La partie civile n'a en effet jamais mis en doute la validité de la signature de Denoël ; ce qu'elle a contesté, c'est la date du 25 octobre 1945 « inscrite frauduleusement après coup » (c'est-à-dire le 8 décembre 1945, date de l'enregistrement du document au Tribunal de commerce), et le montant de la transaction.
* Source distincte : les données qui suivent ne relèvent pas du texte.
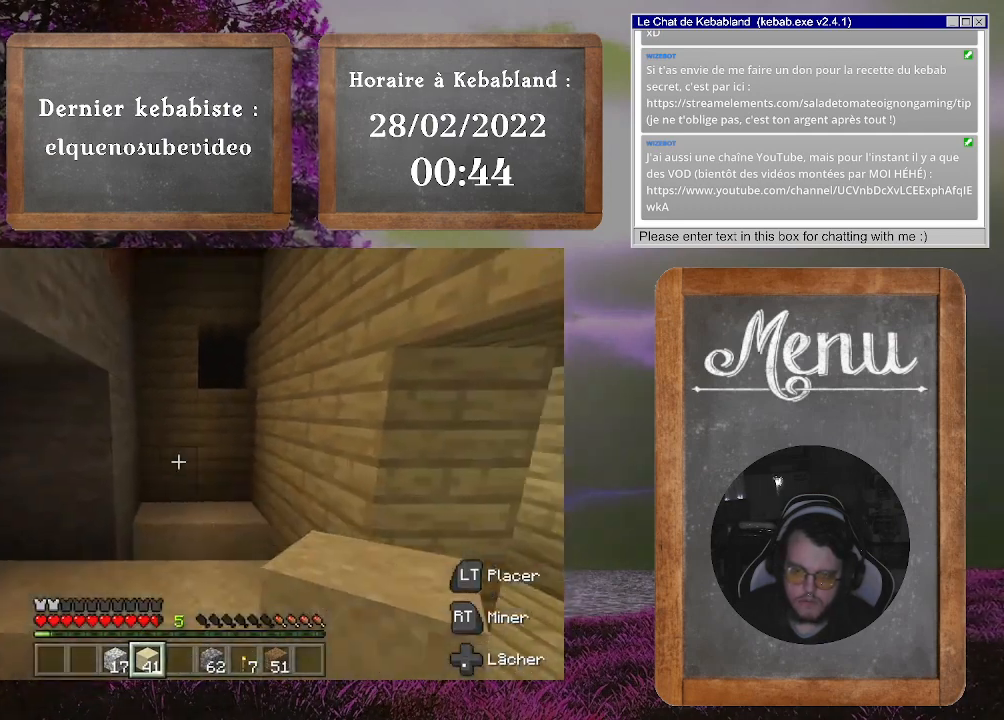
{"buttons": [], "left_stick": "center", "right_stick": "down", "events": [[300, "right_stick", "center"], [367, "right_stick", "down"]]}
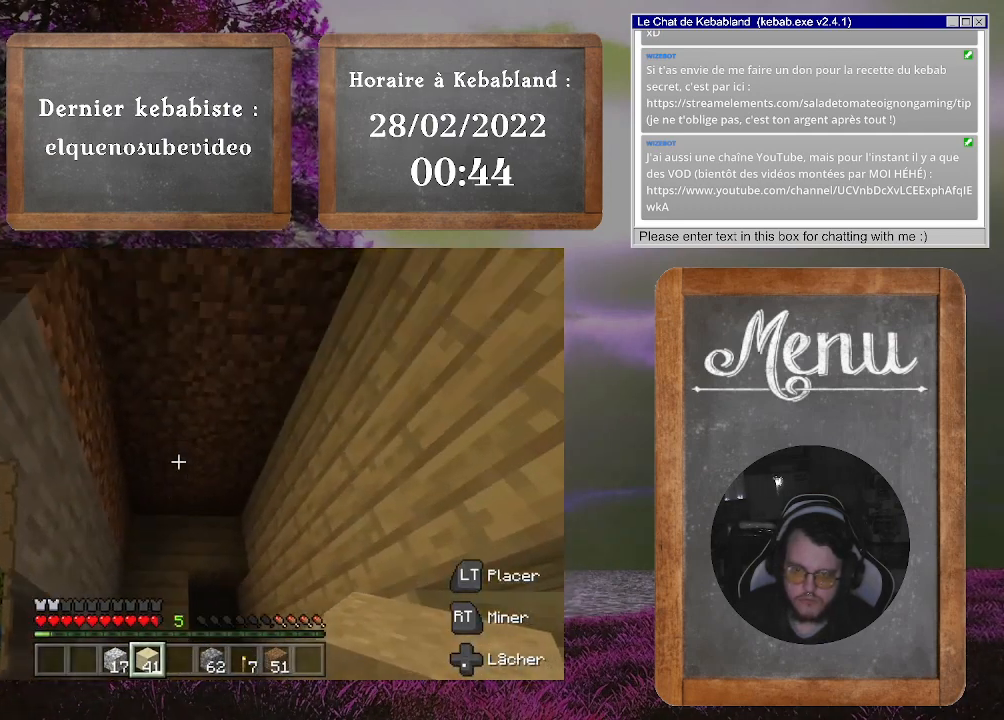
{"buttons": [], "left_stick": "center", "right_stick": "down-right", "events": [[467, "right_stick", "down-right"]]}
« Avec une persistante mauvaise foi, Mme Denoël soutient que ce prix n'est pas un juste prix et que les parts valaient des millions. Il suffira de relever que si R. Denoël avait bénéficié personnellement d'un non-lieu, sa société était sous administration provisoire et, en outre, en tant qu'être moral, l'objet d'une information si sérieuse qu'elle se termina par un renvoi devant la Cour de justice, devant laquelle elle ne fut acquittée que le 30 avril 1948. Ainsi, au moment où était fixé le prix, nul ne pouvait savoir si la Société Denoël ne serait pas dissoute par arrêt de justice et tous ses biens confisqués. Cet aléa immense justifiait, de toutes façons, le prix payé. »
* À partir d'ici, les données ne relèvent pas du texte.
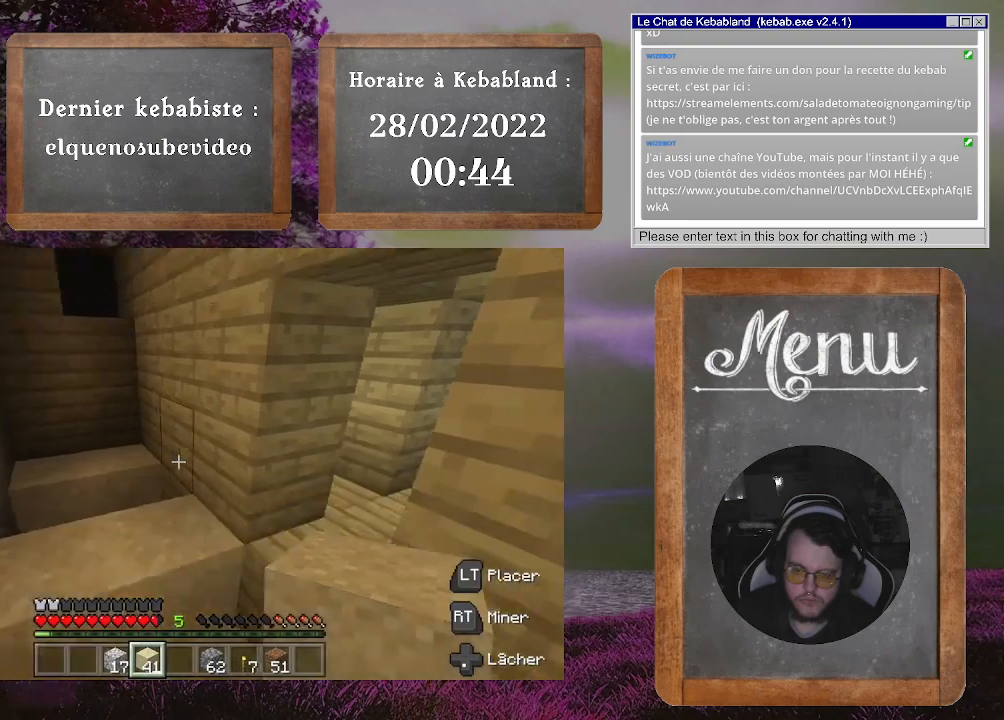
{"buttons": [], "left_stick": "up", "right_stick": "center", "events": [[67, "left_stick", "up"], [100, "right_stick", "center"]]}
Jeanne explique que la Société D-M ne pouvait, en octobre 1945, décaisser les 757 500 F : « Or l'acte passé en donnait quittance ». C'est bien cette anomalie qui fut sanctionnée par le Tribunal de commerce, le 24 décembre 1948. Apparemment, la Société D-M n'en avait toujours pas les moyens, un mois plus tard, puisque Jeanne prétend qu'elle a personnellement avancé les fonds à sa société fin novembre, puis les en a retirés afin de les remettre en mains propres à Denoël, sans témoin ni reçu, le 30 novembre 1945.
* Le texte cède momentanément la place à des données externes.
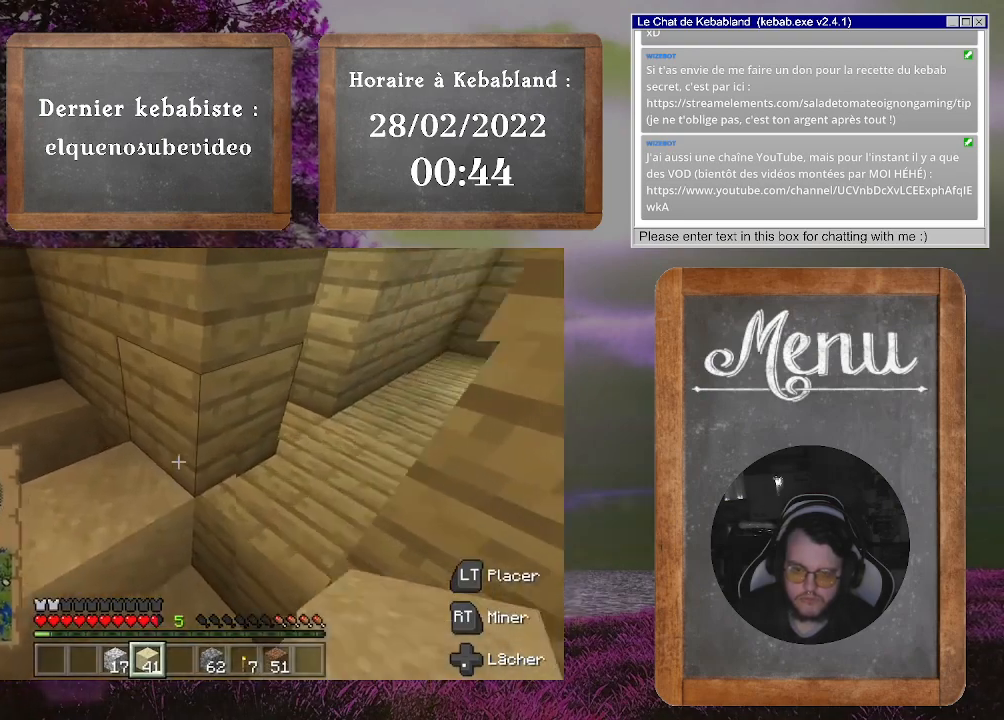
{"buttons": [], "left_stick": "up-right", "right_stick": "center", "events": [[33, "left_stick", "up-right"], [333, "A", "down"], [467, "A", "up"]]}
« Tout cela est parfaitement normal mais, du fait que R. Denoël a été assassiné le 2 décembre, l'adversaire exploite publiquement ce drame de façon éhontée en plaidant ou en faisant imprimer combien cet enregistrement, postérieur à la mort, était suspect. Cette thèse est proprement absurde puisque précisément la mort de R. Denoël donnait, sans enregistrement, date certaine à l'acte. »
Cécile et son conseil n'étaient pas les seuls à trouver suspect cet enregistrement tardif : le Tribunal de commerce aussi l'a sanctionné en 1948. Quant à considérer que la mort de l'éditeur donnait date certaine à l'acte, cela reste à prouver car l'expert Caujolle a justement été mandaté pour en vérifier le fondement.
On a reproché à Jeanne Loviton d'avoir tardé à signaler aux actionnaires de la Société Denoël l'acquisition des parts de l'éditeur. C'est que l'assassinat « retentit douloureusement sur la santé de Mme Loviton. Elle tomba malade, abandonna ses affaires », et ne put se manifester que le 9 janvier 1946.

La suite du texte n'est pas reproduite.